Tuesday, January 11th, was the 20th anniversary of the arrival of the first victims to the prison built by the United States in the illegal base of Guantanamo, a site that in two decades became the center of all imaginable legal and human infamies.
By Guillermo Alvarado
Tuesday, January 11th, was the 20th anniversary of the arrival of the first victims to the prison built by the United States in the illegal base of Guantanamo, a site that in two decades became the center of all imaginable legal and human infamies.
The facility was built in just 96 hours to hold prisoners suspected of involvement in terrorist acts, including the attacks on the World Trade Center and other targets in September 2001, who were captured during the war against Afghanistan.
From the legal point of view, this prison was conceived as a legal black hole, where neither U.S. laws nor international conventions on the treatment of detainees or prisoners of war would work.
A total of 780 citizens from various countries, including minors, were held there, many of them kidnapped in their own country and transported on illegal flights with the complicity of numerous allies of Washington.
Only a dozen prisoners were charged and only two were convicted by military tribunals; nine died during these years, seven of apparent suicide and two of common diseases, and 39 people are still trapped in a legal limbo.
They are not prisoners of war, or "enemy combatants," a term invented by the George W. Bush administration to justify the non-application of the Geneva Convention.
As U.S. military officials acknowledged, torture is part of routine interrogation at the infamous facility.
An insight into life there is provided by the film The Mauritanian, based on the memoirs of Mohamedou Ould Slahi, who spent many years in Guantanamo Bay prison, including nine years after he was found innocent.

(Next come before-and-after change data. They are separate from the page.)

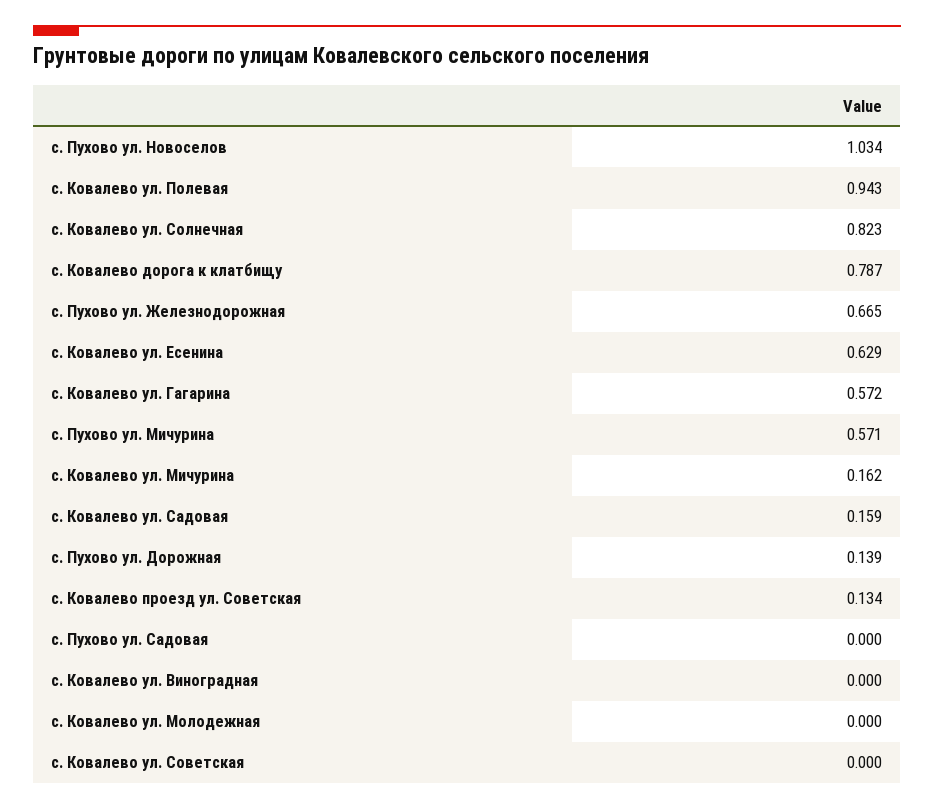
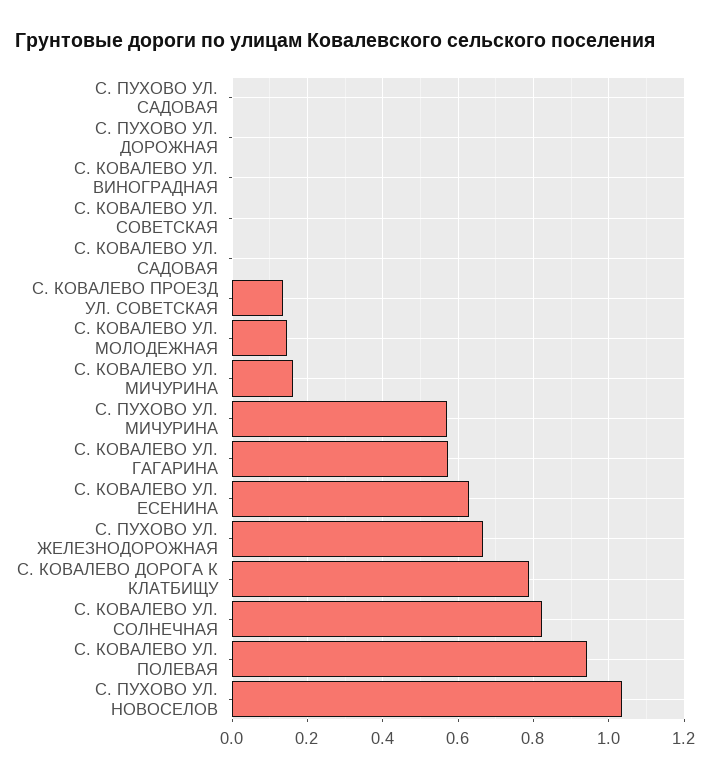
с. Ковалево ул. Садовая: 0.159 -> 0
с. Пухово ул. Дорожная: 0.139 -> 0
с. Ковалево ул. Молодежная: 0 -> 0.14

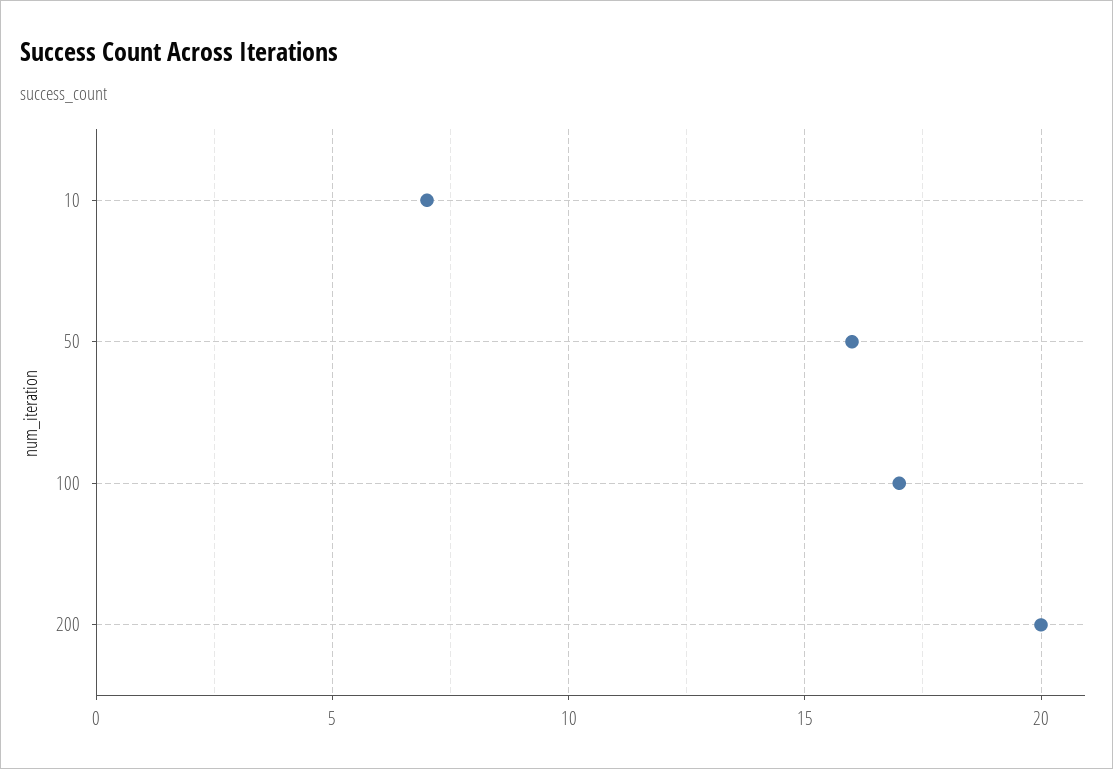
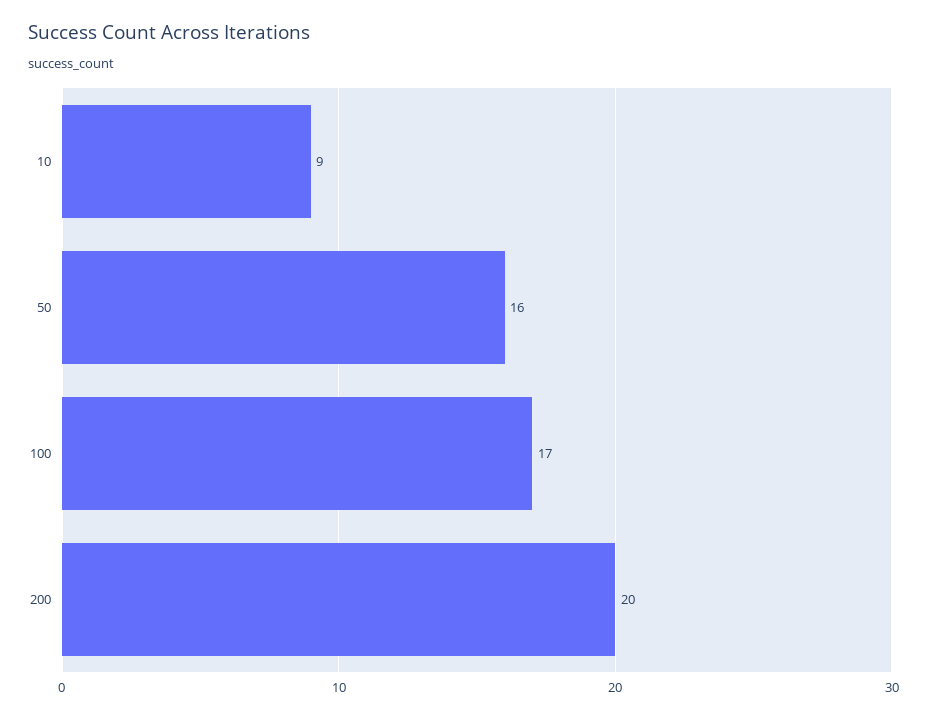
10: 7 -> 9

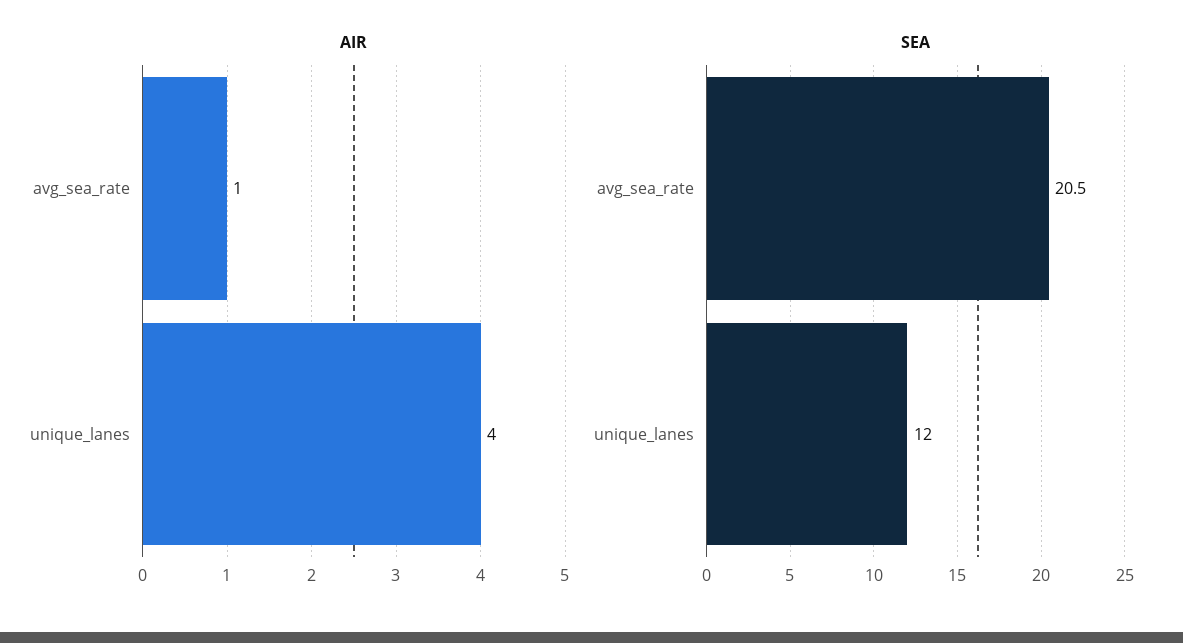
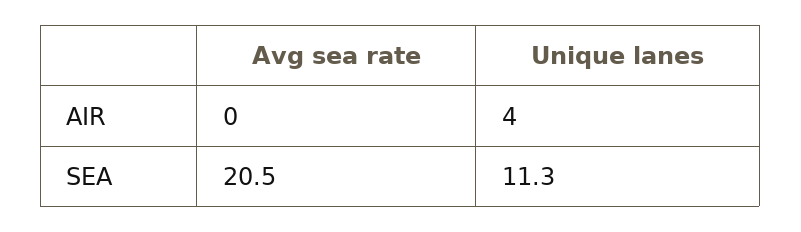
AIR, avg_sea_rate: 1 -> 0
SEA, unique_lanes: 12 -> 11.3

The White House has tried to disguise this violation of human rights, which it claims to defend elsewhere, and Bush himself had to recognize the jurisdiction of the Geneva Convention, although in fact it does not apply.
Prisoners, for example, can remain there all their lives without being charged with any crime or notified of any rights.
On Tuesday a group of U.N. experts demanded that the U.S. permanently close that prison where, they said, "human rights have been relentlessly violated."
Washington should do much more than that and start by returning to Cuba the territory of the Guantanamo naval base, occupied by force and against the law and the will of a people that has been sovereign since January 1, 1959.